FIFA revealed on Thursday that 16 cities in the United States, Canada and Mexico will host the 2026 World Cup. But the host city for the tournament’s final is not yet known.
FIFA revealed, Thursday, June 16 in New York, 16 cities that will host the 2026 World Cup matches organized for the first time in three countries, the United States, Mexico and Canada, maintaining the excitement of the final.
As expected, the United States gets the lion’s share, with eleven cities (Seattle, San Francisco, Los Angeles, Kansas City, Dallas, Atlanta, Houston, Boston, Philadelphia, Miami, New York), while Mexico has three cities (Guadalajara). Mexico City and Monterrey) and Canada two (Toronto and Vancouver).

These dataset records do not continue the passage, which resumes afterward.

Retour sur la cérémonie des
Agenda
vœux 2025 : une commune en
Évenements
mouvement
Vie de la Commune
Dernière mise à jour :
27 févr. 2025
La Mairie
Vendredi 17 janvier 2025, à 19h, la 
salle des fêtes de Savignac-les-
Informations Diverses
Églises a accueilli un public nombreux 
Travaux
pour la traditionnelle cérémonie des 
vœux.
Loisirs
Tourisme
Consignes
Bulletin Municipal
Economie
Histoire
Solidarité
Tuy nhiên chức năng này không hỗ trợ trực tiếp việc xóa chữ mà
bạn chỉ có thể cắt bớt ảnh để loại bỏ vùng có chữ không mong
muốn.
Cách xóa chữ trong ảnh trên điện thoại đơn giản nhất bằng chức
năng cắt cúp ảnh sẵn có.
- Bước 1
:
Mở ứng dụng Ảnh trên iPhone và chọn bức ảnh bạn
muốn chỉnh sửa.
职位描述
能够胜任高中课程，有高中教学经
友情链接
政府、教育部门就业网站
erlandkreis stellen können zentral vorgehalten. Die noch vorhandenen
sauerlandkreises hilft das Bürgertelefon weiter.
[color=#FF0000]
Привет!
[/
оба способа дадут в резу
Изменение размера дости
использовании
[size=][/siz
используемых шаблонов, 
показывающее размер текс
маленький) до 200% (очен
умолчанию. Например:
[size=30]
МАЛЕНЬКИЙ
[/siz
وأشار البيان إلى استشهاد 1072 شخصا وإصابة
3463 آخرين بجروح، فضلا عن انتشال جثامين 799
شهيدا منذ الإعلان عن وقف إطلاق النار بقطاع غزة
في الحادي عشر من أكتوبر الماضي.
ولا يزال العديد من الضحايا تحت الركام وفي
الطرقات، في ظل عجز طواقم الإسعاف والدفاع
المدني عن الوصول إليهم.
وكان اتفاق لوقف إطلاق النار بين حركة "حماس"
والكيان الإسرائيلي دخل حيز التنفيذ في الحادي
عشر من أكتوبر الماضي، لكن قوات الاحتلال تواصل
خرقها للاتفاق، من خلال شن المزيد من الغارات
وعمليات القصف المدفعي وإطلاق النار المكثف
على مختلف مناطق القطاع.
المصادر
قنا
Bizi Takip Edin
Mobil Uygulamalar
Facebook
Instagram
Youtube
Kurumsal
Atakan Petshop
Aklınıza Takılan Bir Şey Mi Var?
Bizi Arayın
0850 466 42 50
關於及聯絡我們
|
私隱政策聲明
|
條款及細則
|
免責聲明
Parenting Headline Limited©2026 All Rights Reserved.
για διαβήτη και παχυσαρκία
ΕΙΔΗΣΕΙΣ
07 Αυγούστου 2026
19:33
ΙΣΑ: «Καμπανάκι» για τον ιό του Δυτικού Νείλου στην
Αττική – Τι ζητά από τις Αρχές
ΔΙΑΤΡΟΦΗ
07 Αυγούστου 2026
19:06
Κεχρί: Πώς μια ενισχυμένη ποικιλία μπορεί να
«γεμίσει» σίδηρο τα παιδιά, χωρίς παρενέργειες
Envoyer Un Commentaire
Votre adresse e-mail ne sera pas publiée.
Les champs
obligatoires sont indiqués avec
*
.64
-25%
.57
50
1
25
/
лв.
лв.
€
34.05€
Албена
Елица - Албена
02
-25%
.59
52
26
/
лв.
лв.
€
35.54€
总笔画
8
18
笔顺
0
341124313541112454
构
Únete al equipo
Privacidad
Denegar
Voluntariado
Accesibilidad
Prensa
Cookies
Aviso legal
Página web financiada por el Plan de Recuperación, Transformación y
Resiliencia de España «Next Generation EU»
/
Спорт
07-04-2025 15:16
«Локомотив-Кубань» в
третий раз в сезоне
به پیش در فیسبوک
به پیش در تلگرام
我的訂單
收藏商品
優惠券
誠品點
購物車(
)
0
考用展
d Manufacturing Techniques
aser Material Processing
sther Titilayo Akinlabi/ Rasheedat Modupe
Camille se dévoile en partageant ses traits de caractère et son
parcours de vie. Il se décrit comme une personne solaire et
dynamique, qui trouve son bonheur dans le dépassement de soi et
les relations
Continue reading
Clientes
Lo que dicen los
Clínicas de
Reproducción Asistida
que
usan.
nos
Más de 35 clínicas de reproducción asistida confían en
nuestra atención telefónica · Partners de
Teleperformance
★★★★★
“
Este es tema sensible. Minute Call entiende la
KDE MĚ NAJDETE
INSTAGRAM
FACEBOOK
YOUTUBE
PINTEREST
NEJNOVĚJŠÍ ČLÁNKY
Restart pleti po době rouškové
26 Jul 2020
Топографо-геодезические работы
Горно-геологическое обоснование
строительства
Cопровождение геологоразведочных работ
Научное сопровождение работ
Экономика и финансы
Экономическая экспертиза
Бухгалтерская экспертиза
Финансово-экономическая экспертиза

Not surprisingly, the Azteca Stadium in Mexico City was on the list and became the first stadium to host three World Cup finals, after 1970 and 1986 when it was the stage for the finals won by Brazil and then Argentina.
Choosing “Very Hard”
Six cities were rejected, after a “too tough” selection, confirmed to New York President Gianni Infantino: Cincinnati, Denver, Nashville, Orlando, and the Washington DC/Baltimore nominee for the United States, as well as Edmonton in Canada.
As for the final, he added, “we still have to discuss it and do an analysis and we will make a decision when the time comes.”
Most of the stadiums will have a capacity of about 60,000 spectators.
The 2026 World Cup will open a new format with 48 teams and 80 matches, compared to 32 teams and 64 matches for the 2022 World Cup this fall in Qatar.
The FIFA president promised to think about the distances traveled, while some cities are more than 4,000 kilometers away. “In a region as big as North America, we need to keep this in mind, to ensure that teams play in ‘groups’, where fans don’t have to travel crazy distances, just like teams,” said Gianni Infantino.
But he also promised that every encounter could be compared to the “Super Bowl”, the final of the American Football Championship, in terms of fans and spectators, and gave himself the ambitious goal of making round ball the first sport in North America.
The United States hosted the World Cup for the first time in 1994, an event that helped promote football in a country of which basketball, baseball, and American football are kings.